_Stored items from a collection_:
========================================================================
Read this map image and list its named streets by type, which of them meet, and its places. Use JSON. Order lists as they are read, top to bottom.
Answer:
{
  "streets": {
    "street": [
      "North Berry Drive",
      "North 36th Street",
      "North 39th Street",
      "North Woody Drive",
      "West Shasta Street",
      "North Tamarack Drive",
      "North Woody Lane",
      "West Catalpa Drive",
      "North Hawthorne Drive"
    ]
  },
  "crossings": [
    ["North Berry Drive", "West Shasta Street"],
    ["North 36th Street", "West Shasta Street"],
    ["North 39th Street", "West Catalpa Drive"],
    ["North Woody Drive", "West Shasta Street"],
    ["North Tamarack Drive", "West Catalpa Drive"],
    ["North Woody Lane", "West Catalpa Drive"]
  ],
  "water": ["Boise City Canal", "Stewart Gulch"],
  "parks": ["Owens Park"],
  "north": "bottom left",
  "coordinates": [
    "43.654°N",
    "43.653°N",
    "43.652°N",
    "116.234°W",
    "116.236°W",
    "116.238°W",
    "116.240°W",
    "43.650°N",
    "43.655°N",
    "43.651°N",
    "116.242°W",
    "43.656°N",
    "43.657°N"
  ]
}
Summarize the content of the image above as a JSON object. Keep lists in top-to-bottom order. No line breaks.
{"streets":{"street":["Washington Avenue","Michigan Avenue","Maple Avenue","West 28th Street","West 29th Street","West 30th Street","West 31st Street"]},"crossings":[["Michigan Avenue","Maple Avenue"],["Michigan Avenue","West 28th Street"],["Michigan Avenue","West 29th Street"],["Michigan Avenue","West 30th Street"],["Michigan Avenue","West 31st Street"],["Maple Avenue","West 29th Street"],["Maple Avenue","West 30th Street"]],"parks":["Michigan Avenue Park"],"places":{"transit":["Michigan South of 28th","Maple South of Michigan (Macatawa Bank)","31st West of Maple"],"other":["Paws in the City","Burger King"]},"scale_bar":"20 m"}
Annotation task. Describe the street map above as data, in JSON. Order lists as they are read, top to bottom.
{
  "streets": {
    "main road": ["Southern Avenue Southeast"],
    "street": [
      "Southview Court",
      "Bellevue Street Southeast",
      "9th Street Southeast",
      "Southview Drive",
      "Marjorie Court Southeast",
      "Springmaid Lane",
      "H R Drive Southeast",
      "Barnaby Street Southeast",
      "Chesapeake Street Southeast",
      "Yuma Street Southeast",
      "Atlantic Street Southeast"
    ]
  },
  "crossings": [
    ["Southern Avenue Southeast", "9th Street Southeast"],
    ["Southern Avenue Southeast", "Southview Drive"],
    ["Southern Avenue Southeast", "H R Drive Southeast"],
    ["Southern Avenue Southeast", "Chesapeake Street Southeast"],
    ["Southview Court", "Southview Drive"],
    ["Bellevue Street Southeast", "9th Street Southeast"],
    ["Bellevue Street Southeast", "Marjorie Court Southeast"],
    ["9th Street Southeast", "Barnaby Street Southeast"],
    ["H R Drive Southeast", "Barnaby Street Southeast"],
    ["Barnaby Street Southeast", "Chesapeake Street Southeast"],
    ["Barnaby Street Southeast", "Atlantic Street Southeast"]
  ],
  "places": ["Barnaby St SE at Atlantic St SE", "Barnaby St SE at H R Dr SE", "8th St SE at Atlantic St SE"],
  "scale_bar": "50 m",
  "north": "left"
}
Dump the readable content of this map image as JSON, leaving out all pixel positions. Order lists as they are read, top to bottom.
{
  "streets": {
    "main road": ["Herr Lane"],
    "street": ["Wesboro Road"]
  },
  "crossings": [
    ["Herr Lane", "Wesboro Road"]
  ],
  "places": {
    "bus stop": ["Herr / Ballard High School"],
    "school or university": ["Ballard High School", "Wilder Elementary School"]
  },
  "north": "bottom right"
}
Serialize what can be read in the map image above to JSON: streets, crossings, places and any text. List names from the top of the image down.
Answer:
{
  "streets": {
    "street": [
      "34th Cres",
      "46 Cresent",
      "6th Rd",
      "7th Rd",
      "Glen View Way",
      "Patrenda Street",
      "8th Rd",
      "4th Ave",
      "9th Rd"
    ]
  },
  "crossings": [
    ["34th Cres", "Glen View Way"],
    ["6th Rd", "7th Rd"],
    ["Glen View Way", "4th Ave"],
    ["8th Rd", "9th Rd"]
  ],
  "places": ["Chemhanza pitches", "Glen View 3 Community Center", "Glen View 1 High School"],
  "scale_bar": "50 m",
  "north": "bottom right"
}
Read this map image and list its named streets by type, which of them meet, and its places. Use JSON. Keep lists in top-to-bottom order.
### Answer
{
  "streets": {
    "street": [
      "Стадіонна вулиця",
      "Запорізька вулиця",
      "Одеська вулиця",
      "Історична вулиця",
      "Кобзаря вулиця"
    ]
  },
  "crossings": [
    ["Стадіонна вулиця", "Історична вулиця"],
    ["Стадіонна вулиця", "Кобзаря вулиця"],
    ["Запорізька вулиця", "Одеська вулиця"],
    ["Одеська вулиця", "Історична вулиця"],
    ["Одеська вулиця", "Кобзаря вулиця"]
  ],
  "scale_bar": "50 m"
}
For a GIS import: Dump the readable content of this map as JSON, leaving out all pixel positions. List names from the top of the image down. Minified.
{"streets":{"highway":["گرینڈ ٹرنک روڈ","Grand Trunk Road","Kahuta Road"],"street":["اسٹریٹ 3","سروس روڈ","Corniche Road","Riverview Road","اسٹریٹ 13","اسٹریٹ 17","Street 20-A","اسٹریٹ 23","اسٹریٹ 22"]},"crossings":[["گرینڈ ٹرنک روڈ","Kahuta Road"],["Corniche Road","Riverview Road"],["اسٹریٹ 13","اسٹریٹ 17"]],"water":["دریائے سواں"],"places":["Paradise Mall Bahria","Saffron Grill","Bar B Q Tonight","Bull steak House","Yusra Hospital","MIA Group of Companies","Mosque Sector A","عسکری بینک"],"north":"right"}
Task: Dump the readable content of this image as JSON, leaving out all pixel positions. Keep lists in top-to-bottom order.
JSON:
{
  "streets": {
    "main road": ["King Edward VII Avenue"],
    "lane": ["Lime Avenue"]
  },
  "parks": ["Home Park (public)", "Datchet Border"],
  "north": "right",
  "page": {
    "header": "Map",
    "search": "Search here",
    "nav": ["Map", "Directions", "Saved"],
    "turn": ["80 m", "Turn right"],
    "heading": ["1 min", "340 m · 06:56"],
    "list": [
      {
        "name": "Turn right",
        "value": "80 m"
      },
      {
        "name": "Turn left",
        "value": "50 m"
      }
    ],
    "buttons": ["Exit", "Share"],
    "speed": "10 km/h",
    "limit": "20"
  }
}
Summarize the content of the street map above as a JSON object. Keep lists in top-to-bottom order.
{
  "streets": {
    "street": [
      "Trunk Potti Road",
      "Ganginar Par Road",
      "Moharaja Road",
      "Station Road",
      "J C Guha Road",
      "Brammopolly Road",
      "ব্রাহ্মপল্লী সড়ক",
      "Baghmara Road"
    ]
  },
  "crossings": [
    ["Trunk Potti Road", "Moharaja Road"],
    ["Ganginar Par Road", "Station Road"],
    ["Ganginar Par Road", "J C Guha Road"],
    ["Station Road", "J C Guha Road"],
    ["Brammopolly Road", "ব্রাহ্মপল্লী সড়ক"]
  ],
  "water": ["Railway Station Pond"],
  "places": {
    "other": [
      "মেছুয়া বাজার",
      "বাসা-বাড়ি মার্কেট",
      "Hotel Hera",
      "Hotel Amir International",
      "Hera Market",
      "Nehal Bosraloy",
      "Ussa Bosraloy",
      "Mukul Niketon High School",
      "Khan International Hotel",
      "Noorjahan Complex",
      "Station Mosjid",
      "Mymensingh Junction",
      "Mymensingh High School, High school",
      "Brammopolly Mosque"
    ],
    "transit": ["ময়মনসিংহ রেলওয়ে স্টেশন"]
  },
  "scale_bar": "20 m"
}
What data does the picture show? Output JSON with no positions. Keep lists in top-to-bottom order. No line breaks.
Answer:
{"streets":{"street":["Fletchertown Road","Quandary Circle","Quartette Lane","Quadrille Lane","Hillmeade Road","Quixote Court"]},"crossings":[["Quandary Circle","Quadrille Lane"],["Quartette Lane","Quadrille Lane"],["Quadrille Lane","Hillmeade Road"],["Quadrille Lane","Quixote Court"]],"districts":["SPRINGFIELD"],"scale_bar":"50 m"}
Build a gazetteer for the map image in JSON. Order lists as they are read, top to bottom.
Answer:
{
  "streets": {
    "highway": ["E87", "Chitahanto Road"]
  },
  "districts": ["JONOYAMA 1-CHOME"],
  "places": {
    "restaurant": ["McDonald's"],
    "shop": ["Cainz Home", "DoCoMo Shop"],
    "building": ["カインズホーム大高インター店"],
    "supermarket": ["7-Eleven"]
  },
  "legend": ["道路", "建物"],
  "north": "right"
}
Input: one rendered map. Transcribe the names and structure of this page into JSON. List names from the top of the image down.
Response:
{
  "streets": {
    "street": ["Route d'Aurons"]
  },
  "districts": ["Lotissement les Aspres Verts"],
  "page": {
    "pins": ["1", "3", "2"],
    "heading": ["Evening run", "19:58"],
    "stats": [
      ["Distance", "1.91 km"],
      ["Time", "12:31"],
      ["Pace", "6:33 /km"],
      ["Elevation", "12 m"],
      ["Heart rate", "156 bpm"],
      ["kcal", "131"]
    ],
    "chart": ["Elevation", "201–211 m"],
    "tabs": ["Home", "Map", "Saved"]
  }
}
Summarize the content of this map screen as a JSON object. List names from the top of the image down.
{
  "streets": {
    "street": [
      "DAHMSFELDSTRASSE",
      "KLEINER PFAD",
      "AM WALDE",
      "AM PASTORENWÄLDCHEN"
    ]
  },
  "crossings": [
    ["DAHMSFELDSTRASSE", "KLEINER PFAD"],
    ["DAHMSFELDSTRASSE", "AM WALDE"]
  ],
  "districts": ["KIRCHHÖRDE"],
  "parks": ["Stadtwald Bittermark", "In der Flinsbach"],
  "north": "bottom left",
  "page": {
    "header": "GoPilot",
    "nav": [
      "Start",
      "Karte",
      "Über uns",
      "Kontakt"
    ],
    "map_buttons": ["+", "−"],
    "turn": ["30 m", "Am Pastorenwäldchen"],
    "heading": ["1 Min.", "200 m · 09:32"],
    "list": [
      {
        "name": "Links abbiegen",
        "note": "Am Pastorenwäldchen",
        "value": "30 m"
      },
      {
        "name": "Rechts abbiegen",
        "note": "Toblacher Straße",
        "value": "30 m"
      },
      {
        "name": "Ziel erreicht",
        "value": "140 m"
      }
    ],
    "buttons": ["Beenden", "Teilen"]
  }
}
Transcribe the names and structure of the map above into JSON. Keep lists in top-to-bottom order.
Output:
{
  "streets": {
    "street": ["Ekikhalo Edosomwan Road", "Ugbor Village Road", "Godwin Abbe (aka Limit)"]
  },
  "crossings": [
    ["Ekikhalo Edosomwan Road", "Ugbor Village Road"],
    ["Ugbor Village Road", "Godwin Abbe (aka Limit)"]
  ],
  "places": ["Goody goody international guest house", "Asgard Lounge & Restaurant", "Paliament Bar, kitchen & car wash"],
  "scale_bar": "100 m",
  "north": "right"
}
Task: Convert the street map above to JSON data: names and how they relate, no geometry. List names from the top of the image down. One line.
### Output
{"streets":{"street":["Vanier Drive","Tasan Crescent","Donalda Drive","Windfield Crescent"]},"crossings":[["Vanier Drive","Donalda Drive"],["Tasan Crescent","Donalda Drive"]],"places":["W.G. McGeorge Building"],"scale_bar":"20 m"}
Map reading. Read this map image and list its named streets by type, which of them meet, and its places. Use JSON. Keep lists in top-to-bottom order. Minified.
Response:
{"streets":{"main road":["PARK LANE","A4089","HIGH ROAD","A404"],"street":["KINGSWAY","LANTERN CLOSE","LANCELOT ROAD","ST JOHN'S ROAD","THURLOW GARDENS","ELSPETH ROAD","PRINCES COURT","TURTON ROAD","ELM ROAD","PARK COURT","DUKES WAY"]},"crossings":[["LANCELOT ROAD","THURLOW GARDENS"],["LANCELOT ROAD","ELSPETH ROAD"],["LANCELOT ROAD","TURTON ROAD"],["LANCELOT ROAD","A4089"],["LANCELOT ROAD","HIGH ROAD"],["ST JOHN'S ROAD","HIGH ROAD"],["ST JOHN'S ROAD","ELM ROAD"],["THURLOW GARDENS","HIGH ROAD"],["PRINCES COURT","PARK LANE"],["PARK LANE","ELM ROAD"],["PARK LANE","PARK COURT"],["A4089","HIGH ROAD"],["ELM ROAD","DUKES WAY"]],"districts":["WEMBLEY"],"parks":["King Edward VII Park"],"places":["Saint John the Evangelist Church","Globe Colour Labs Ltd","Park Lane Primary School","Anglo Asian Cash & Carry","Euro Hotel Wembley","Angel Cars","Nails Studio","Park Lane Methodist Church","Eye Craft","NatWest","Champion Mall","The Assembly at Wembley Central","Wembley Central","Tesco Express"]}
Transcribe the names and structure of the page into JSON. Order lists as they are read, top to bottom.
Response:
========================================================================
_EXERCISE INSTRUCTIONS_: Answer with a single number, the count of lines above that contain "structure".

_ANSWER BOX_: 3